Incarcéré en 1989, il s’impose par la suite en leader des prisonniers. Condamné plusieurs fois à la perpétuité, il sort en 2011 avec un millier de détenus libérés par Israël, en échange du soldat Gilad Shalit, otage du Hamas pendant cinq ans.

Yahya Sinouar voit alors Israël éliminer ses mentors, notamment le cheikh Ahmed Yassine, fondateur du Hamas, et Salah Chehadé, fondateur des brigades Ezzedine al-Qassam, branche armée du mouvement, dont il passe pour le bras droit. Placé sur la liste américaine des « terroristes internationaux », il fait lui-même l’objet de multiples tentatives d’assassinat.

À partir de 2017, il impulse une stratégie « radicale sur le plan militaire et pragmatique en politique », décrypte Leïla Seurat. « Il ne prône pas la force pour la force » mais « pour amener (les Israéliens) aux négociations ». « C’est quelqu’un dont le Hamas sait qu’il est totalement intransigeant », ajoute Tahani Mustafa de l’International Crisis Group (ICG).

Les médias israéliens ont notamment publié des extraits de ses interrogatoires.
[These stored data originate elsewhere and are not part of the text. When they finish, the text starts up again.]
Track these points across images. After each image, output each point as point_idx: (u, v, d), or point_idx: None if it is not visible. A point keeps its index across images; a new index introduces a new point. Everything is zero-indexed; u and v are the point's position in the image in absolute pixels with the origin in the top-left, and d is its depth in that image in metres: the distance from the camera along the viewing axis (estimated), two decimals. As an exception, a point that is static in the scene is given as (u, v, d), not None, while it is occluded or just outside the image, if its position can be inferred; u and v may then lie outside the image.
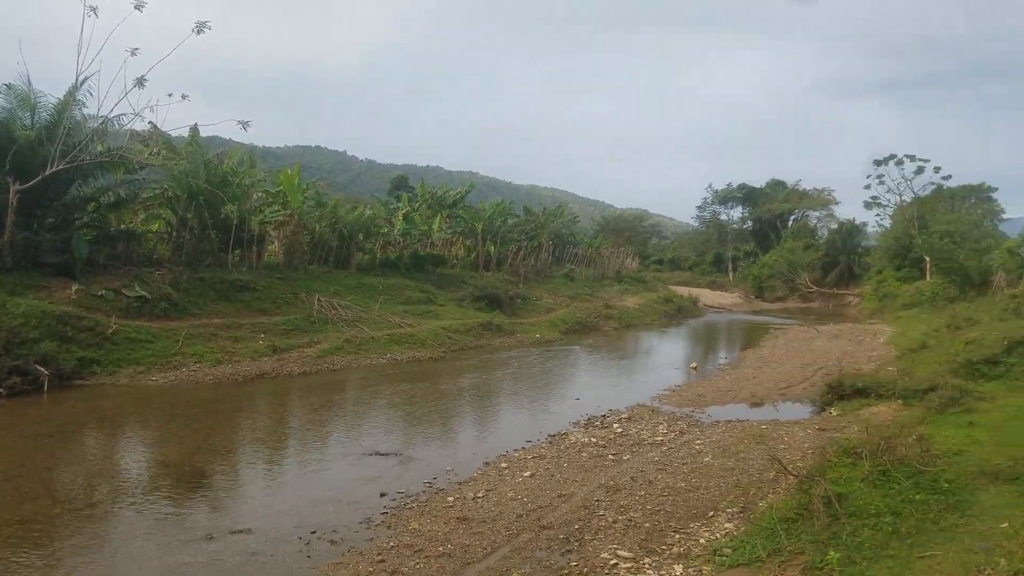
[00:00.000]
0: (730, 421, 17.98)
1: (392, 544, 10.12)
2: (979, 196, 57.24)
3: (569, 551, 10.24)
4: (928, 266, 47.02)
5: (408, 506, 11.89)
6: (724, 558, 9.86)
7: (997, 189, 58.89)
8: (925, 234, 46.06)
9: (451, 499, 12.23)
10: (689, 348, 37.66)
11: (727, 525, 11.23)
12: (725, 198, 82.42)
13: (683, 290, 57.26)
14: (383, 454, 14.93)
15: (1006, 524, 9.17)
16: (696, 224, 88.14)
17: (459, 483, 13.24)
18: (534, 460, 14.67)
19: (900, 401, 16.93)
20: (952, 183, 56.73)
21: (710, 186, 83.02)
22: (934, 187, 57.16)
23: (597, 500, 12.34)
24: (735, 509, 11.88)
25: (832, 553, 9.27)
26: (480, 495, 12.45)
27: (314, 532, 10.50)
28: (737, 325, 47.04)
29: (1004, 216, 57.39)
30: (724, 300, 61.20)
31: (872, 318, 45.83)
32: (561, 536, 10.75)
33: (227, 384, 21.20)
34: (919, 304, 43.04)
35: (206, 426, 16.86)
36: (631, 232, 79.76)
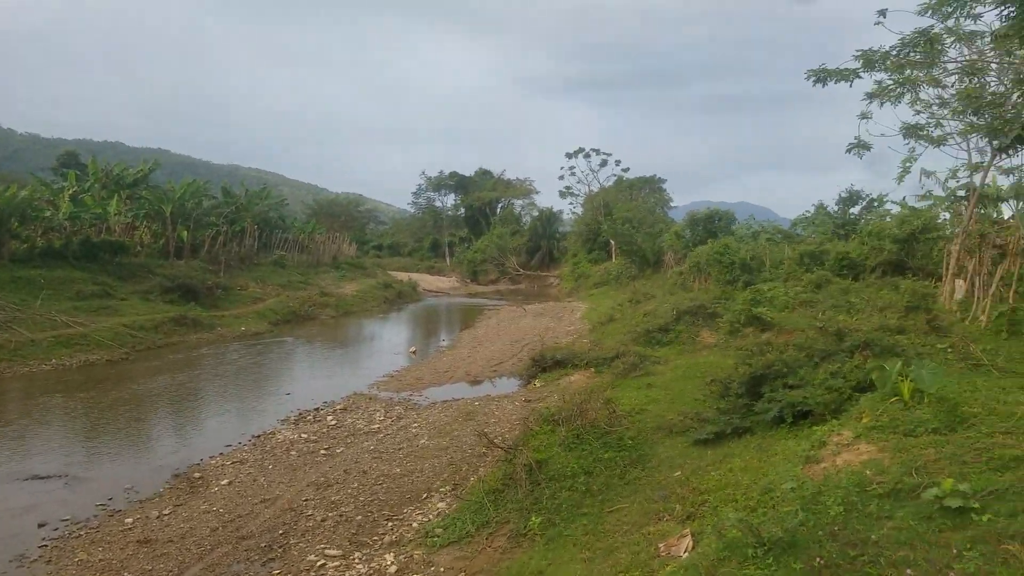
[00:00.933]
0: (447, 401, 18.17)
1: (50, 582, 8.36)
2: (652, 186, 66.64)
3: (271, 559, 9.46)
4: (614, 248, 53.28)
5: (75, 535, 10.14)
6: (435, 539, 9.77)
7: (666, 180, 69.31)
8: (610, 220, 52.10)
9: (129, 521, 10.63)
10: (409, 332, 37.85)
11: (440, 505, 11.19)
12: (438, 185, 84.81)
13: (403, 275, 57.68)
14: (43, 477, 12.52)
15: (679, 473, 10.31)
16: (412, 210, 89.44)
17: (140, 502, 11.56)
18: (234, 466, 13.29)
19: (592, 369, 18.58)
20: (631, 175, 65.29)
21: (423, 173, 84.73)
22: (616, 178, 65.23)
23: (306, 500, 11.52)
24: (448, 488, 11.89)
25: (534, 518, 9.60)
26: (166, 512, 10.98)
27: (-61, 587, 8.26)
28: (455, 308, 48.60)
29: (672, 204, 67.53)
30: (442, 284, 63.05)
31: (570, 296, 50.59)
32: (263, 544, 9.91)
33: None
34: (608, 283, 48.50)
35: None
36: (347, 217, 78.17)
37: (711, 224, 38.64)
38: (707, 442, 10.76)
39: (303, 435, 15.18)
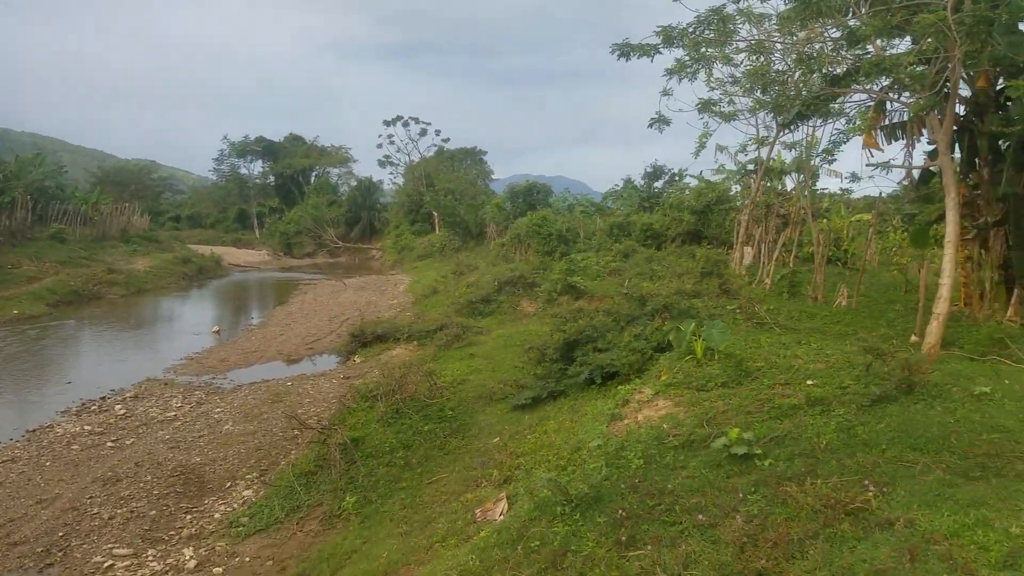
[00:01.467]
0: (255, 383, 17.00)
1: None
2: (473, 158, 67.02)
3: (50, 564, 8.45)
4: (437, 220, 53.05)
5: None
6: (240, 529, 9.14)
7: (487, 152, 69.94)
8: (432, 191, 51.75)
9: None
10: (213, 311, 35.05)
11: (246, 493, 10.47)
12: (244, 151, 78.56)
13: (205, 249, 53.20)
14: None
15: (497, 439, 10.44)
16: (215, 178, 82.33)
17: None
18: (3, 465, 11.57)
19: (415, 342, 18.33)
20: (452, 146, 65.07)
21: (226, 138, 78.02)
22: (437, 148, 64.65)
23: (90, 497, 10.26)
24: (255, 475, 11.16)
25: (348, 498, 9.24)
26: (-92, 531, 9.27)
27: None
28: (267, 283, 45.87)
29: (493, 176, 68.42)
30: (252, 258, 59.09)
31: (393, 269, 49.75)
32: (39, 550, 8.77)
33: None
34: (432, 254, 48.27)
35: None
36: (138, 185, 69.95)
37: (530, 197, 39.69)
38: (525, 407, 10.98)
39: (87, 427, 13.51)
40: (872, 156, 13.68)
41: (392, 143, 64.08)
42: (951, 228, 10.97)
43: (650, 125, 13.96)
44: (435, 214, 52.29)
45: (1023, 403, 6.25)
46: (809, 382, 7.25)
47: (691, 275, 16.70)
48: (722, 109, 13.56)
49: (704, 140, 18.86)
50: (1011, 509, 4.43)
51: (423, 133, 63.98)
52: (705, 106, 13.18)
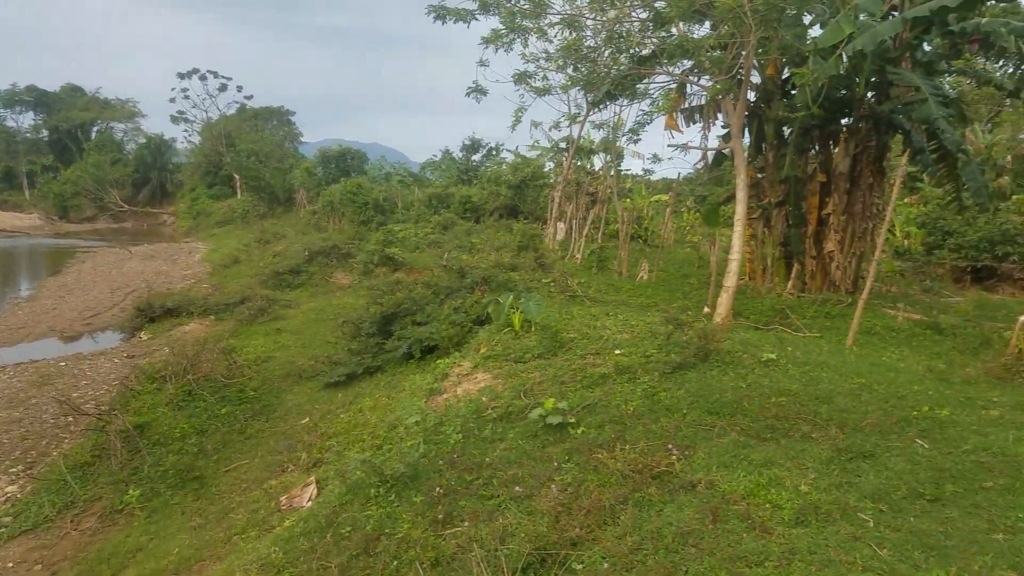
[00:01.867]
0: (21, 363, 14.65)
1: None
2: (280, 118, 62.87)
3: None
4: (239, 184, 49.20)
5: None
6: (3, 530, 7.82)
7: (295, 113, 65.85)
8: (234, 152, 47.86)
9: None
10: (-34, 282, 29.91)
11: (9, 489, 8.95)
12: (11, 101, 67.83)
13: (-43, 211, 45.24)
14: None
15: (307, 420, 9.81)
16: (-26, 131, 70.25)
17: None
18: None
19: (212, 317, 16.81)
20: (256, 104, 60.46)
21: (-11, 85, 66.73)
22: (239, 105, 59.75)
23: None
24: (20, 468, 9.58)
25: (132, 491, 8.18)
26: None
27: None
28: (38, 251, 40.07)
29: (303, 139, 64.66)
30: (20, 223, 51.28)
31: (188, 236, 45.56)
32: None
33: None
34: (233, 221, 44.69)
35: None
36: None
37: (344, 163, 38.11)
38: (338, 385, 10.43)
39: None
40: (673, 137, 14.59)
41: (187, 98, 58.07)
42: (740, 208, 11.97)
43: (467, 94, 13.77)
44: (236, 177, 48.48)
45: (804, 368, 6.91)
46: (617, 351, 7.50)
47: (508, 249, 16.88)
48: (536, 84, 13.72)
49: (520, 114, 19.04)
50: (799, 468, 4.82)
51: (223, 88, 58.71)
52: (520, 78, 13.22)
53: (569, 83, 13.02)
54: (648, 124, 15.81)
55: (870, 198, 13.64)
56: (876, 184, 13.54)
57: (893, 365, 7.82)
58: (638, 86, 14.14)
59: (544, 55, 12.92)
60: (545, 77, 13.40)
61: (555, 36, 12.26)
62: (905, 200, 25.08)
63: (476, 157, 40.11)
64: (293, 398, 10.64)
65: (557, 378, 6.98)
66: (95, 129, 68.60)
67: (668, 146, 23.90)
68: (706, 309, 12.24)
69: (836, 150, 13.59)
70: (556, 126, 20.40)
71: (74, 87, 70.13)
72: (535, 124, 28.11)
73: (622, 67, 13.05)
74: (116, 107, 69.18)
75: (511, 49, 11.96)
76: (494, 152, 39.50)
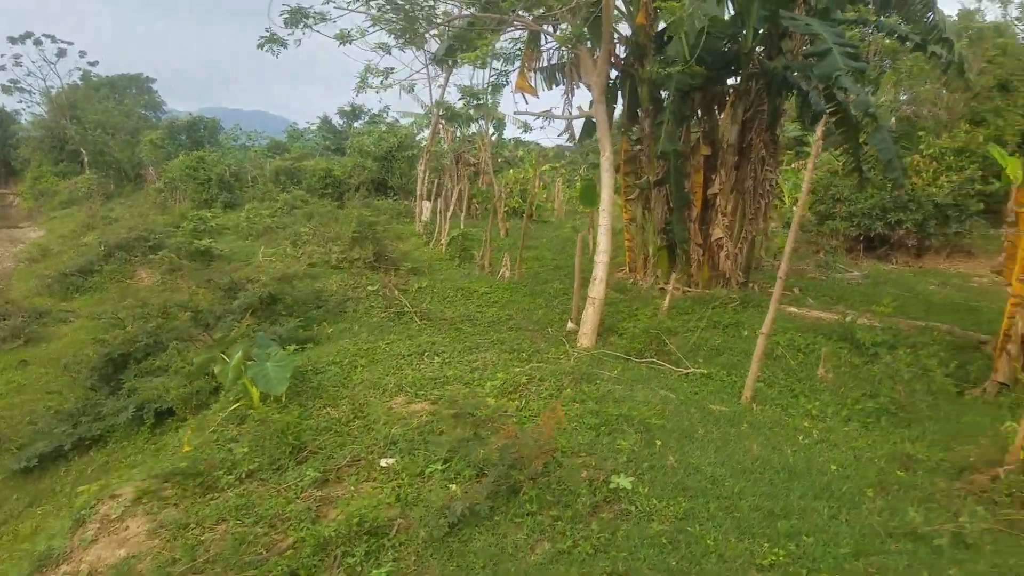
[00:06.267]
0: None
1: None
2: (139, 86, 56.18)
3: None
4: (86, 159, 43.30)
5: None
6: None
7: (156, 80, 59.14)
8: (79, 125, 41.88)
9: None
10: None
11: None
12: None
13: None
14: None
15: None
16: None
17: None
18: None
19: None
20: (111, 71, 53.67)
21: None
22: (81, 73, 52.77)
23: None
24: None
25: None
26: None
27: None
28: None
29: (166, 108, 58.15)
30: None
31: (27, 220, 39.66)
32: None
33: None
34: (78, 201, 39.12)
35: None
36: None
37: (195, 133, 33.43)
38: (30, 472, 7.18)
39: None
40: (527, 102, 11.82)
41: (19, 64, 50.53)
42: (605, 193, 9.37)
43: (260, 47, 10.52)
44: (84, 152, 42.67)
45: (677, 506, 4.16)
46: (384, 462, 4.74)
47: (343, 240, 13.77)
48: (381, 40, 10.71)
49: (365, 76, 15.79)
50: None
51: (62, 54, 51.34)
52: (343, 37, 10.08)
53: (379, 18, 9.87)
54: (504, 85, 12.98)
55: (762, 173, 11.34)
56: (769, 156, 11.23)
57: (832, 459, 5.15)
58: (483, 39, 11.19)
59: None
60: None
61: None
62: (792, 165, 23.46)
63: (358, 124, 36.37)
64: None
65: (244, 541, 4.05)
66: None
67: (516, 113, 20.98)
68: (570, 324, 9.66)
69: (722, 117, 11.16)
70: (410, 89, 17.13)
71: None
72: (406, 88, 24.75)
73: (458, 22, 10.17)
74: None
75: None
76: (377, 119, 35.83)
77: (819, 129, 6.25)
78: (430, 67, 17.79)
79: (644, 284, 12.34)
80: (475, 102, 16.09)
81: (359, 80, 16.17)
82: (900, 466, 4.94)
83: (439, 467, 4.69)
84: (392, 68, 11.17)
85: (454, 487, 4.44)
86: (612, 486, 4.43)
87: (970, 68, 18.86)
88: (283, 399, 5.95)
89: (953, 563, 3.62)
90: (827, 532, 3.95)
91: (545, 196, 27.19)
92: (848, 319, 8.92)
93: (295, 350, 7.83)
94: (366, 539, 4.04)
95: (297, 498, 4.62)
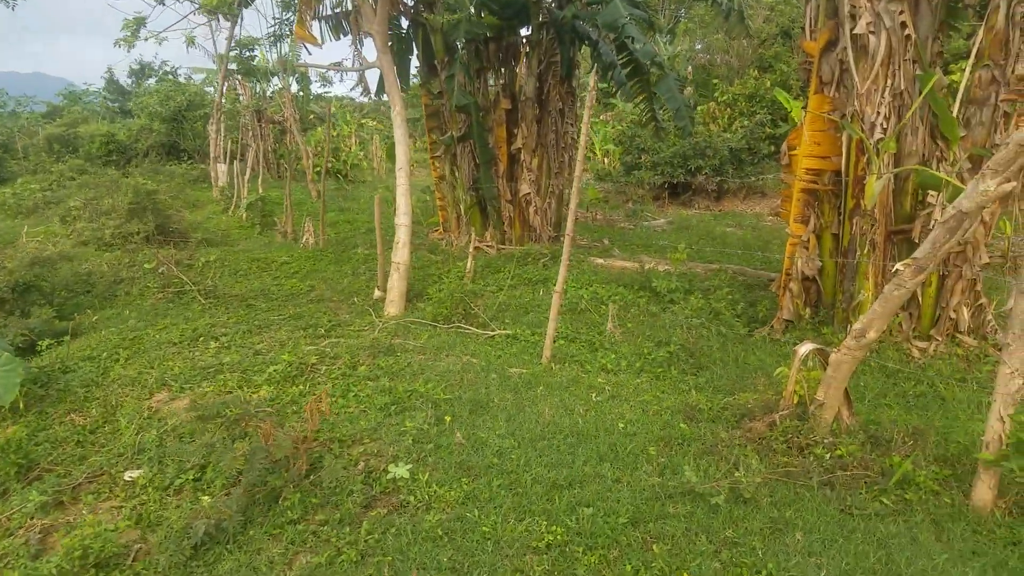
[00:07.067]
0: None
1: None
2: None
3: None
4: None
5: None
6: None
7: None
8: None
9: None
10: None
11: None
12: None
13: None
14: None
15: None
16: None
17: None
18: None
19: None
20: None
21: None
22: None
23: None
24: None
25: None
26: None
27: None
28: None
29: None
30: None
31: None
32: None
33: None
34: None
35: None
36: None
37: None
38: None
39: None
40: (310, 52, 10.90)
41: None
42: (400, 149, 8.83)
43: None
44: None
45: (456, 499, 3.77)
46: (128, 475, 4.06)
47: (118, 213, 12.14)
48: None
49: (133, 28, 13.85)
50: None
51: None
52: None
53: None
54: (287, 36, 11.88)
55: (563, 126, 11.32)
56: (567, 108, 11.21)
57: (620, 415, 5.06)
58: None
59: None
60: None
61: None
62: (600, 117, 24.18)
63: (151, 82, 32.65)
64: None
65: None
66: None
67: (299, 65, 19.72)
68: (377, 292, 9.11)
69: (519, 69, 10.94)
70: (192, 43, 15.36)
71: None
72: (191, 41, 22.31)
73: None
74: None
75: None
76: (169, 76, 32.34)
77: (592, 78, 6.09)
78: (212, 19, 16.10)
79: (458, 244, 12.05)
80: (247, 53, 14.70)
81: (129, 32, 14.25)
82: (684, 418, 4.99)
83: (190, 477, 4.07)
84: (143, 16, 9.77)
85: (206, 500, 3.86)
86: (389, 476, 4.06)
87: (751, 16, 20.14)
88: (22, 408, 5.02)
89: (729, 522, 3.63)
90: (608, 499, 3.84)
91: (362, 155, 26.06)
92: (646, 268, 9.14)
93: (48, 345, 6.72)
94: (93, 573, 3.38)
95: (20, 528, 3.84)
Il y raconte avoir enlevé un traître, conduit au cimetière de Khan Younès : « je l’ai mis dans une tombe et étranglé avec un keffieh (…) il savait qu’il méritait de mourir ».

Il avait promis une « longue guerre d’usure » à Israël

Sur le plan politique, il prône une direction palestinienne unie pour tous les Territoires occupés : la bande de Gaza, tenue par le Hamas, la Cisjordanie, administrée par l’Autorité palestinienne de Mahmoud Abbas, et Jérusalem-Est.

« Il a fait savoir qu’il punirait quiconque tenterait d’entraver la réconciliation avec le Fatah » (le parti présidentiel, NDLR), rappelle le European Council on Foreign Relations (ECFR). « À plusieurs reprises, il a proposé une trêve de longue durée avec Israël si le pays se retirait de la Cisjordanie, de la bande de Gaza et de Jérusalem-Est », rappelle Khaled al-Hroub, spécialiste du Moyen-Orient à l’université Northwestern au Qatar.

Coûte que coûte, il entendait forcer Israël et le monde à s’intéresser au sort des Palestiniens. La stratégie de la respectabilité des « politiques » du Hamas échoue : il choisira la violence. À la mi-septembre, il avait affirmé que le Hamas était prêt pour une « longue guerre d’usure » contre Israël avec le soutien du Hezbollah libanais, des rebelles houthis au Yémen et de l’Iran.